_Information shown_

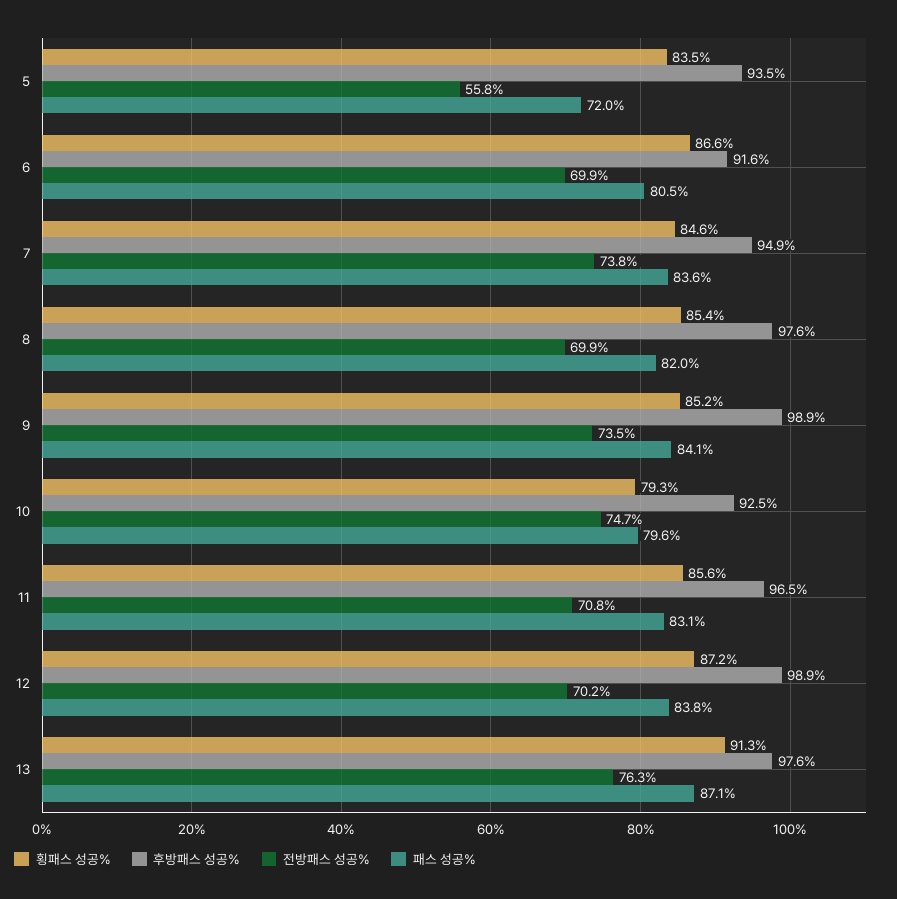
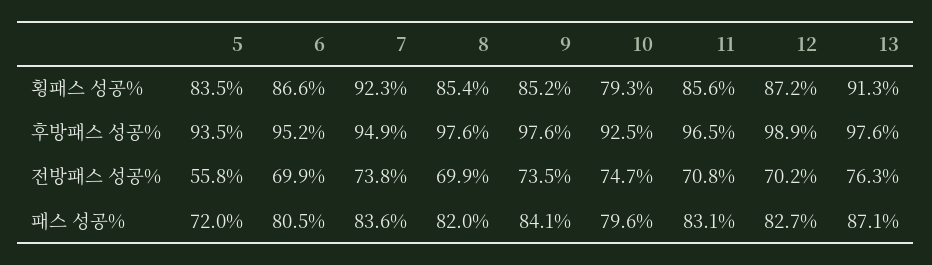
  {
    "횡패스 성공%": {
      "5": 83.5,
      "6": 86.6,
-     "7": 84.6,
+     "7": 92.3,
      "8": 85.4,
      "9": 85.2,
      "10": 79.3,
      "11": 85.6,
      "12": 87.2,
      "13": 91.3
    },
    "후방패스 성공%": {
      "5": 93.5,
-     "6": 91.6,
+     "6": 95.2,
      "7": 94.9,
      "8": 97.6,
-     "9": 98.9,
+     "9": 97.6,
      "10": 92.5,
      "11": 96.5,
      "12": 98.9,
      "13": 97.6
    },
    "전방패스 성공%": {
      "5": 55.8,
      "6": 69.9,
      "7": 73.8,
      "8": 69.9,
      "9": 73.5,
      "10": 74.7,
      "11": 70.8,
      "12": 70.2,
      "13": 76.3
    },
    "패스 성공%": {
      "5": 72,
      "6": 80.5,
      "7": 83.6,
      "8": 82,
      "9": 84.1,
      "10": 79.6,
      "11": 83.1,
-     "12": 83.8,
+     "12": 82.7,
      "13": 87.1
    }
  }

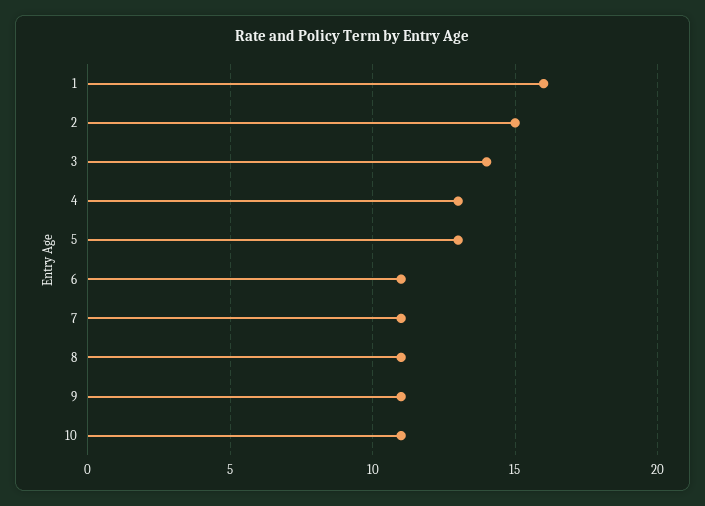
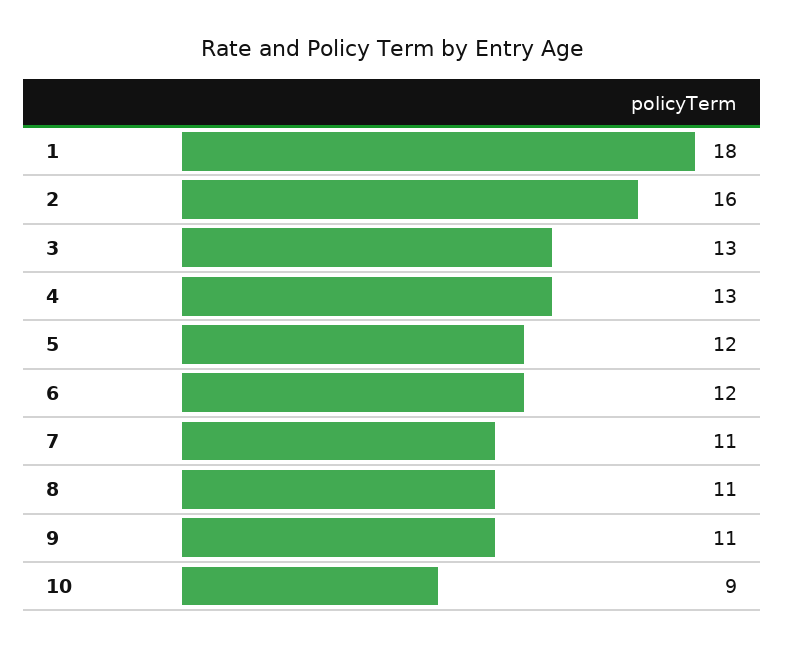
  {
-   "1": 16,
+   "1": 18,
-   "2": 15,
+   "2": 16,
-   "3": 14,
+   "3": 13,
    "4": 13,
-   "5": 13,
+   "5": 12,
-   "6": 11,
+   "6": 12,
    "7": 11,
    "8": 11,
    "9": 11,
-   "10": 11
+   "10": 9
  }

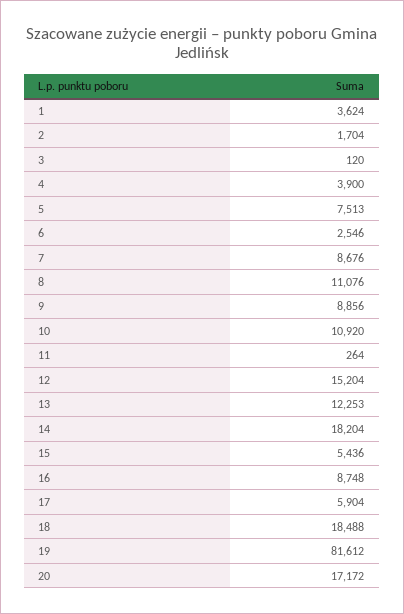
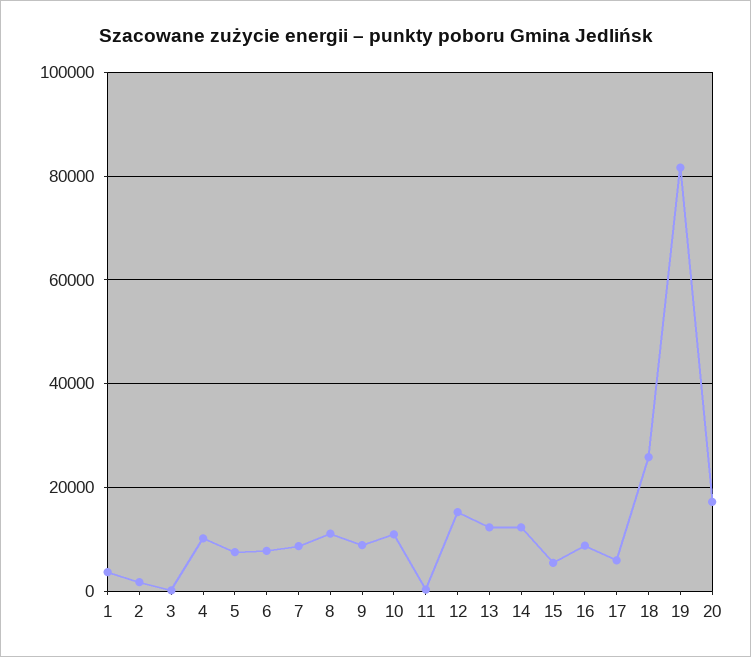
  {
    "1": 3624,
    "2": 1704,
    "3": 120,
-   "4": 3900,
+   "4": 10000,
    "5": 7513,
-   "6": 2546,
+   "6": 8000,
    "7": 8676,
    "8": 11076,
    "9": 8856,
    "10": 10920,
    "11": 264,
    "12": 15204,
    "13": 12253,
-   "14": 18204,
+   "14": 12000,
    "15": 5436,
    "16": 8748,
    "17": 5904,
-   "18": 18488,
+   "18": 26000,
    "19": 81612,
    "20": 17172
  }

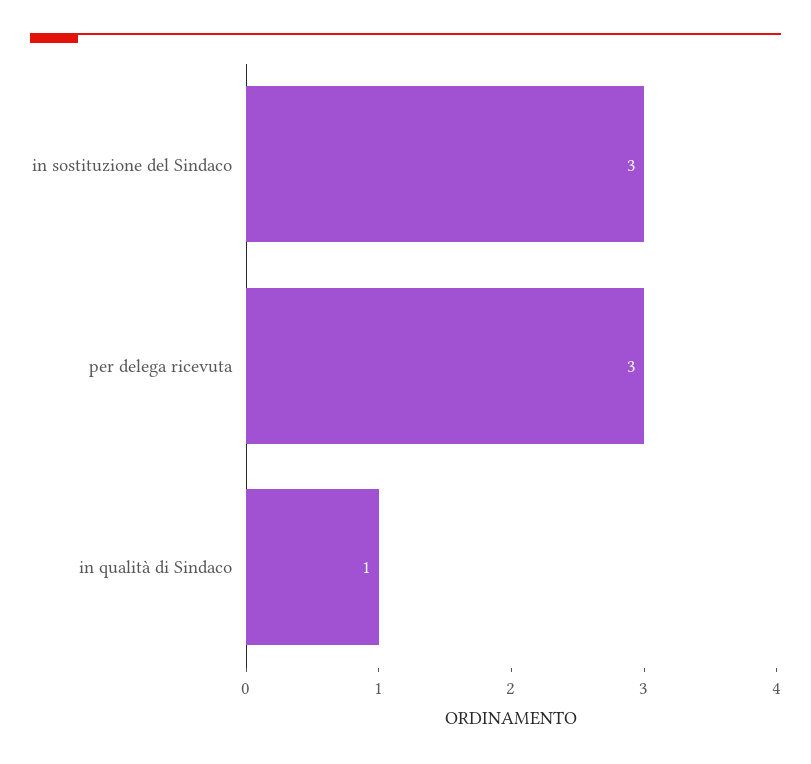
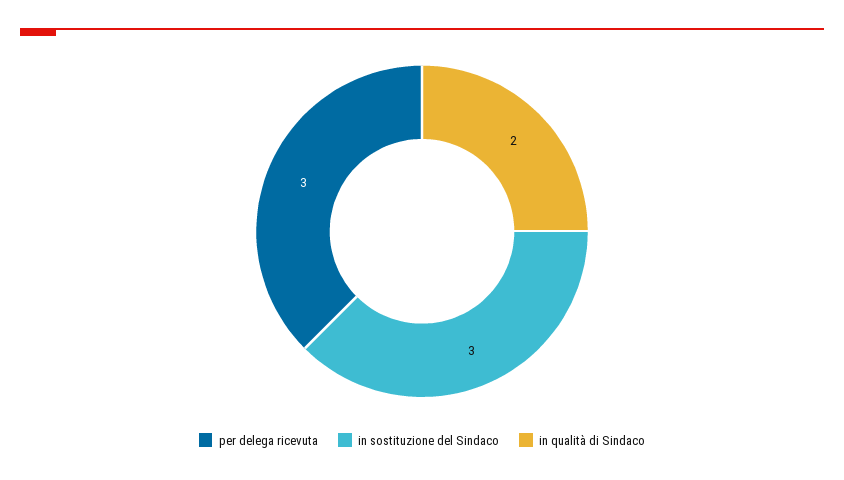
  {
    "in sostituzione del Sindaco": 3,
    "per delega ricevuta": 3,
-   "in qualità di Sindaco": 1
+   "in qualità di Sindaco": 2
  }

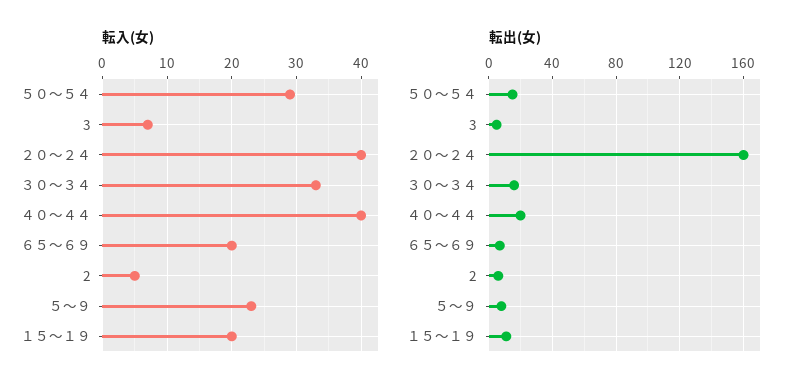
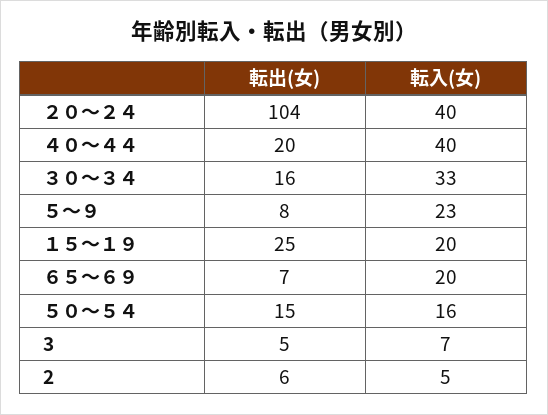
  {
    "転入(女)": {
-     "５０～５４": 29,
+     "５０～５４": 16,
      "3": 7,
      "２０～２４": 40,
      "３０～３４": 33,
      "４０～４４": 40,
      "６５～６９": 20,
      "2": 5,
      "５～９": 23,
      "１５～１９": 20
    },
    "転出(女)": {
      "５０～５４": 15,
      "3": 5,
-     "２０～２４": 160,
+     "２０～２４": 104,
      "３０～３４": 16,
      "４０～４４": 20,
      "６５～６９": 7,
      "2": 6,
      "５～９": 8,
-     "１５～１９": 10
+     "１５～１９": 25
    }
  }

_What is being asked_
Go through the material and set it down again exactly, but without any pictures.

_Expected output_
  {
    "횡패스 성공%": {
      "5": 83.5,
      "6": 86.6,
-     "7": 84.6,
+     "7": 92.3,
      "8": 85.4,
      "9": 85.2,
      "10": 79.3,
      "11": 85.6,
      "12": 87.2,
      "13": 91.3
    },
    "후방패스 성공%": {
      "5": 93.5,
-     "6": 91.6,
+     "6": 95.2,
      "7": 94.9,
      "8": 97.6,
-     "9": 98.9,
+     "9": 97.6,
      "10": 92.5,
      "11": 96.5,
      "12": 98.9,
      "13": 97.6
    },
    "전방패스 성공%": {
      "5": 55.8,
      "6": 69.9,
      "7": 73.8,
      "8": 69.9,
      "9": 73.5,
      "10": 74.7,
      "11": 70.8,
      "12": 70.2,
      "13": 76.3
    },
    "패스 성공%": {
      "5": 72,
      "6": 80.5,
      "7": 83.6,
      "8": 82,
      "9": 84.1,
      "10": 79.6,
      "11": 83.1,
-     "12": 83.8,
+     "12": 82.7,
      "13": 87.1
    }
  }

  {
-   "1": 16,
+   "1": 18,
-   "2": 15,
+   "2": 16,
-   "3": 14,
+   "3": 13,
    "4": 13,
-   "5": 13,
+   "5": 12,
-   "6": 11,
+   "6": 12,
    "7": 11,
    "8": 11,
    "9": 11,
-   "10": 11
+   "10": 9
  }

  {
    "1": 3624,
    "2": 1704,
    "3": 120,
-   "4": 3900,
+   "4": 10000,
    "5": 7513,
-   "6": 2546,
+   "6": 8000,
    "7": 8676,
    "8": 11076,
    "9": 8856,
    "10": 10920,
    "11": 264,
    "12": 15204,
    "13": 12253,
-   "14": 18204,
+   "14": 12000,
    "15": 5436,
    "16": 8748,
    "17": 5904,
-   "18": 18488,
+   "18": 26000,
    "19": 81612,
    "20": 17172
  }

  {
    "in sostituzione del Sindaco": 3,
    "per delega ricevuta": 3,
-   "in qualità di Sindaco": 1
+   "in qualità di Sindaco": 2
  }

  {
    "転入(女)": {
-     "５０～５４": 29,
+     "５０～５４": 16,
      "3": 7,
      "２０～２４": 40,
      "３０～３４": 33,
      "４０～４４": 40,
      "６５～６９": 20,
      "2": 5,
      "５～９": 23,
      "１５～１９": 20
    },
    "転出(女)": {
      "５０～５４": 15,
      "3": 5,
-     "２０～２４": 160,
+     "２０～２４": 104,
      "３０～３４": 16,
      "４０～４４": 20,
      "６５～６９": 7,
      "2": 6,
      "５～９": 8,
-     "１５～１９": 10
+     "１５～１９": 25
    }
  }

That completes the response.